Pension politics
Rising retiree costs are colliding with Mayor Steinberg’s hopes for Measure U
This month comes a yearly ritual: the Sacramento City Council holds budget hearings and a parade of interest groups seek more money—the arts, fire, parks, police, youth programs, the list goes on and on.
What often doesn’t get talked about nearly enough are the costs of pensions and health care for former firefighters, police officers and other city retirees. These costs—along with the next recession that may be overdue—are the storm clouds gathering on an otherwise sunny financial outlook for City Hall.
So it’s a little ironic that a huge cash windfall—from the Measure U half-cent sales tax increase approved by voters last November—will spotlight the issue of pensions and other retiree costs.
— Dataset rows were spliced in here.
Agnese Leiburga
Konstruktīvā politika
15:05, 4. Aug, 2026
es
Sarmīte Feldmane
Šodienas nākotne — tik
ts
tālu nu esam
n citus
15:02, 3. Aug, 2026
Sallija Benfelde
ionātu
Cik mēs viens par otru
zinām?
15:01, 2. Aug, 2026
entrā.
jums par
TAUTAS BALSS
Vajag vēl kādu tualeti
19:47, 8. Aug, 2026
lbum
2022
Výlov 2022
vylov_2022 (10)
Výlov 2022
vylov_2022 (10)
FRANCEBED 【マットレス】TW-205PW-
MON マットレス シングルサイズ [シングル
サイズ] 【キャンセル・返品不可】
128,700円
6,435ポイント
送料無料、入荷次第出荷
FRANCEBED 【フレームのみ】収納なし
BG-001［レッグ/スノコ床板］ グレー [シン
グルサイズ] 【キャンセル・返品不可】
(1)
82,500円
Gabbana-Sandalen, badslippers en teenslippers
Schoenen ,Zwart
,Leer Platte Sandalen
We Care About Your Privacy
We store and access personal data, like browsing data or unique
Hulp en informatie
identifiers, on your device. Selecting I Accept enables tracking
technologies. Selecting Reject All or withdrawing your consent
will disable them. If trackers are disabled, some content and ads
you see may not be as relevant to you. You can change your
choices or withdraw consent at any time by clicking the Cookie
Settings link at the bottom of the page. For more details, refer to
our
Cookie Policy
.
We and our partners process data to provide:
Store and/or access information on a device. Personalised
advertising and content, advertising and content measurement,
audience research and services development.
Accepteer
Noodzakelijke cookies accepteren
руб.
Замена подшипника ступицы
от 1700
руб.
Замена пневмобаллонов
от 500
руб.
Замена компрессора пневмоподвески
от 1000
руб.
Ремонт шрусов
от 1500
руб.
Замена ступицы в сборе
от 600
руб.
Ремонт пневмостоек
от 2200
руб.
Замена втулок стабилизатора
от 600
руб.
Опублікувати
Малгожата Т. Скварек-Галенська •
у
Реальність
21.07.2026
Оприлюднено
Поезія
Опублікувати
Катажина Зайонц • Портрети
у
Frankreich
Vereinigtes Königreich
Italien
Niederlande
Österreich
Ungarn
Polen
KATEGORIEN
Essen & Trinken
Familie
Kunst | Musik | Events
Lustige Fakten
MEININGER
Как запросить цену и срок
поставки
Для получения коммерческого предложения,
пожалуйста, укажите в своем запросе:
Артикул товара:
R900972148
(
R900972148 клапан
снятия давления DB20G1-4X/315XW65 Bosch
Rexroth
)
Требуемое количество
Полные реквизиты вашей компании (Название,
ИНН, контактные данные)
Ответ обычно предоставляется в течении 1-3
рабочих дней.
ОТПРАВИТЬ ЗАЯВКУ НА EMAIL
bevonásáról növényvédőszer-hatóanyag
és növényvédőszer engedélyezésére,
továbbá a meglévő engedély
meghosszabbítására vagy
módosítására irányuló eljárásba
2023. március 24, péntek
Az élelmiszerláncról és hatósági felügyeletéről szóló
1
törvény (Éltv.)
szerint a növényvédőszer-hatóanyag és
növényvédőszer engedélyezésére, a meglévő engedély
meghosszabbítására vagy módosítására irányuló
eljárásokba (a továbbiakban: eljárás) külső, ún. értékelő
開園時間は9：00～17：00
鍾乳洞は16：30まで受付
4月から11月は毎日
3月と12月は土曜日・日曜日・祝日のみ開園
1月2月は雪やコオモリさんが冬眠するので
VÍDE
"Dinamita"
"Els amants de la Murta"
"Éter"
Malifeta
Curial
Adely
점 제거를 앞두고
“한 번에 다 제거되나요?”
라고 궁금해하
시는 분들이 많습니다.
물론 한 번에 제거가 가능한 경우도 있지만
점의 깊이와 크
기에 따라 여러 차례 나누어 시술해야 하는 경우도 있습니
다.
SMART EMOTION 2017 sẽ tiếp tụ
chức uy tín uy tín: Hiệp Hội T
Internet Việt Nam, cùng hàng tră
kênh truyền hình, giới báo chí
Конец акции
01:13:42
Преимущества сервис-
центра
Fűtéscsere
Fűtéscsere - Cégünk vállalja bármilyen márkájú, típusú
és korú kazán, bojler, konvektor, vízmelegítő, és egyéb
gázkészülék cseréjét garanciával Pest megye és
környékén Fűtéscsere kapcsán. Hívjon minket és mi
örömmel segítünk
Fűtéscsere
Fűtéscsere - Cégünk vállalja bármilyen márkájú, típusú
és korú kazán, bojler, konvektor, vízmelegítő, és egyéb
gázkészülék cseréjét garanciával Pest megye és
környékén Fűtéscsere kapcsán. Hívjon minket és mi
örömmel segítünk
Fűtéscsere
In City Manager Howard Chan’s proposed budget, revenues are rising by $79 million, or 15%, for 2019-20 over 2018-19, mostly thanks to the additional $50 million from Measure U. But spending is increasing by $53 million, mostly due to higher salary and pension costs.
To keep his campaign promise that the new Measure U money wouldn’t go to pensions and salaries, Mayor Darrell Steinberg is calling for the $50 million to be spent on neighborhood and business projects to improve “economic equity”—an issue that resurfaced after the police killing of Stephon Clark.
But some council members say taking that money out of the general fund will make it much more difficult to meet the city’s pension obligations. The city’s payments to CalPERS are projected to increase to $131 million in 2024-25 from $64 million in 2017-18.
Also like other California cities, Sacramento is on the hook for retiree health care, even though it eliminated the benefit for all new hires except firefighters by 2014. The long-term liability is estimated at $429 million; the proposed budget includes more than $1 million to pay down that amount.
Before I get angry messages from city retirees, let me make a few things clear: I realize that salaries for government work are generally lower and that pension benefits offset that difference. I also know that under current law, pension benefits that exist when an employee starts working cannot be cut without additional compensation.
I’m just saying what city officials also are—that the increasing costs of retiree benefits are unsustainable and that the city can’t absorb them by itself.
Whether workers pay a bigger share depends on closed-door contract negotiations with unions. City Hall is still working with the firefighters union on a new deal to replace one that expired in December; the agreements with police officers and other major unions end on June 21. Those additional labor costs are not factored into the budget forecast.
With so much money at stake, you can’t ignore the political power of city unions. Steinberg and Councilmen Allen Warren, Steve Hansen, Eric Guerra and Larry Carr are up for re-election in March 2020.
Council members (whose salaries, by the way, are increasing from $71,850 to $91,915 a year) plan to hold their first public hearing on the proposed budget on Tuesday, May 14 and approve it on June 11. This year, they need to be brutally honest with taxpayers about rising retiree costs and the difficult choices that lie ahead.